▸ WHAT THE EXERCISE ASKS
Return every entry exactly as written.

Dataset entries
========

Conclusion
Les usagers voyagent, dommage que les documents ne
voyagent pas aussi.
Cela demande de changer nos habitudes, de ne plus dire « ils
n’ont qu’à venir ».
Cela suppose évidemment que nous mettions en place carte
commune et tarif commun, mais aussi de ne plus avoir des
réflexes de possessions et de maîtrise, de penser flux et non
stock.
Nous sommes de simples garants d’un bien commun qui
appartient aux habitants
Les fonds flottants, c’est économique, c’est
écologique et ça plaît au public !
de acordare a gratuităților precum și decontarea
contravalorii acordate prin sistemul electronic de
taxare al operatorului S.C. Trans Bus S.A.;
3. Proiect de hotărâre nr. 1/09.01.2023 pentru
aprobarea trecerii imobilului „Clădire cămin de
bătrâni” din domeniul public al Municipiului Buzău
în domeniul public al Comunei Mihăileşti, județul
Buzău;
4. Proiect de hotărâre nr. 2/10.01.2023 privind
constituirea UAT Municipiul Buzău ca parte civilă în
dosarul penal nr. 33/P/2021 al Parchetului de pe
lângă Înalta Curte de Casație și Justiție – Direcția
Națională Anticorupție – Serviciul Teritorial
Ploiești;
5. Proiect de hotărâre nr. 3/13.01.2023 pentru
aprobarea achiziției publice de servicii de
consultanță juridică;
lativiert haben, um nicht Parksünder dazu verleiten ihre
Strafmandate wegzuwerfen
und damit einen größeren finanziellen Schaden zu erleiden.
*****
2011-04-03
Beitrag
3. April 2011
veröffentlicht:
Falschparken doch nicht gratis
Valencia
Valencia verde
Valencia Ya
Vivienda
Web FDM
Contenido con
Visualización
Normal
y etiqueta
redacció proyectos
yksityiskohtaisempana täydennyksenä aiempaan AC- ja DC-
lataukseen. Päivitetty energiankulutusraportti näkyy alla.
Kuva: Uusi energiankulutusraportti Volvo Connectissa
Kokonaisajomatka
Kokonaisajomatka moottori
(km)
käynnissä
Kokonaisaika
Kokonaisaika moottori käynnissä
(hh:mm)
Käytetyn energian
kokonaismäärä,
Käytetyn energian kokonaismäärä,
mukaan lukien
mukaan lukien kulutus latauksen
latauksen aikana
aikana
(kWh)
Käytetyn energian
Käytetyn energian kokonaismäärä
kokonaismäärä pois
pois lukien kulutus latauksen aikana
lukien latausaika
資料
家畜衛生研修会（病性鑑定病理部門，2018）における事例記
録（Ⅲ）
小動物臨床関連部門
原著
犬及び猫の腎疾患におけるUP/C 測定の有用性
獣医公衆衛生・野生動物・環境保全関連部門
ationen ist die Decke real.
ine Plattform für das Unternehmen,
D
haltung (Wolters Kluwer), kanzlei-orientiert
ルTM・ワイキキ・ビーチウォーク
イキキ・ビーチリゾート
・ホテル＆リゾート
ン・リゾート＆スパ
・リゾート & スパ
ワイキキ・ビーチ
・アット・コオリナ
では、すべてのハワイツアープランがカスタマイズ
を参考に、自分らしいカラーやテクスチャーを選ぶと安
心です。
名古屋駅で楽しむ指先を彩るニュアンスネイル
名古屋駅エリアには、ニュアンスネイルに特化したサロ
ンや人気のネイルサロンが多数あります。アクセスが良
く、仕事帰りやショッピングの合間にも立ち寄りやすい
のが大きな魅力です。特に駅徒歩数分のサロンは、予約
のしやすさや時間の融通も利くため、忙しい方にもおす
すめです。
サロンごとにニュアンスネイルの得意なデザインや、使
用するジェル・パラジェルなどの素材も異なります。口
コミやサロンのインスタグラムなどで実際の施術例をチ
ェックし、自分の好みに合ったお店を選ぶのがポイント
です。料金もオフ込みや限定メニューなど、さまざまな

========

▸ THE COMPLETED TASK
Conclusion
Les usagers voyagent, dommage que les documents ne
voyagent pas aussi.
Cela demande de changer nos habitudes, de ne plus dire « ils
n’ont qu’à venir ».
Cela suppose évidemment que nous mettions en place carte
commune et tarif commun, mais aussi de ne plus avoir des
réflexes de possessions et de maîtrise, de penser flux et non
stock.
Nous sommes de simples garants d’un bien commun qui
appartient aux habitants
Les fonds flottants, c’est économique, c’est
écologique et ça plaît au public !
de acordare a gratuităților precum și decontarea
contravalorii acordate prin sistemul electronic de
taxare al operatorului S.C. Trans Bus S.A.;
3. Proiect de hotărâre nr. 1/09.01.2023 pentru
aprobarea trecerii imobilului „Clădire cămin de
bătrâni” din domeniul public al Municipiului Buzău
în domeniul public al Comunei Mihăileşti, județul
Buzău;
4. Proiect de hotărâre nr. 2/10.01.2023 privind
constituirea UAT Municipiul Buzău ca parte civilă în
dosarul penal nr. 33/P/2021 al Parchetului de pe
lângă Înalta Curte de Casație și Justiție – Direcția
Națională Anticorupție – Serviciul Teritorial
Ploiești;
5. Proiect de hotărâre nr. 3/13.01.2023 pentru
aprobarea achiziției publice de servicii de
consultanță juridică;
lativiert haben, um nicht Parksünder dazu verleiten ihre
Strafmandate wegzuwerfen
und damit einen größeren finanziellen Schaden zu erleiden.
*****
2011-04-03
Beitrag
3. April 2011
veröffentlicht:
Falschparken doch nicht gratis
Valencia
Valencia verde
Valencia Ya
Vivienda
Web FDM
Contenido con
Visualización
Normal
y etiqueta
redacció proyectos
yksityiskohtaisempana täydennyksenä aiempaan AC- ja DC-
lataukseen. Päivitetty energiankulutusraportti näkyy alla.
Kuva: Uusi energiankulutusraportti Volvo Connectissa
Kokonaisajomatka
Kokonaisajomatka moottori
(km)
käynnissä
Kokonaisaika
Kokonaisaika moottori käynnissä
(hh:mm)
Käytetyn energian
kokonaismäärä,
Käytetyn energian kokonaismäärä,
mukaan lukien
mukaan lukien kulutus latauksen
latauksen aikana
aikana
(kWh)
Käytetyn energian
Käytetyn energian kokonaismäärä
kokonaismäärä pois
pois lukien kulutus latauksen aikana
lukien latausaika
資料
家畜衛生研修会（病性鑑定病理部門，2018）における事例記
録（Ⅲ）
小動物臨床関連部門
原著
犬及び猫の腎疾患におけるUP/C 測定の有用性
獣医公衆衛生・野生動物・環境保全関連部門
ationen ist die Decke real.
ine Plattform für das Unternehmen,
D
haltung (Wolters Kluwer), kanzlei-orientiert
ルTM・ワイキキ・ビーチウォーク
イキキ・ビーチリゾート
・ホテル＆リゾート
ン・リゾート＆スパ
・リゾート & スパ
ワイキキ・ビーチ
・アット・コオリナ
では、すべてのハワイツアープランがカスタマイズ
を参考に、自分らしいカラーやテクスチャーを選ぶと安
心です。
名古屋駅で楽しむ指先を彩るニュアンスネイル
名古屋駅エリアには、ニュアンスネイルに特化したサロ
ンや人気のネイルサロンが多数あります。アクセスが良
く、仕事帰りやショッピングの合間にも立ち寄りやすい
のが大きな魅力です。特に駅徒歩数分のサロンは、予約
のしやすさや時間の融通も利くため、忙しい方にもおす
すめです。
サロンごとにニュアンスネイルの得意なデザインや、使
用するジェル・パラジェルなどの素材も異なります。口
コミやサロンのインスタグラムなどで実際の施術例をチ
ェックし、自分の好みに合ったお店を選ぶのがポイント
です。料金もオフ込みや限定メニューなど、さまざまな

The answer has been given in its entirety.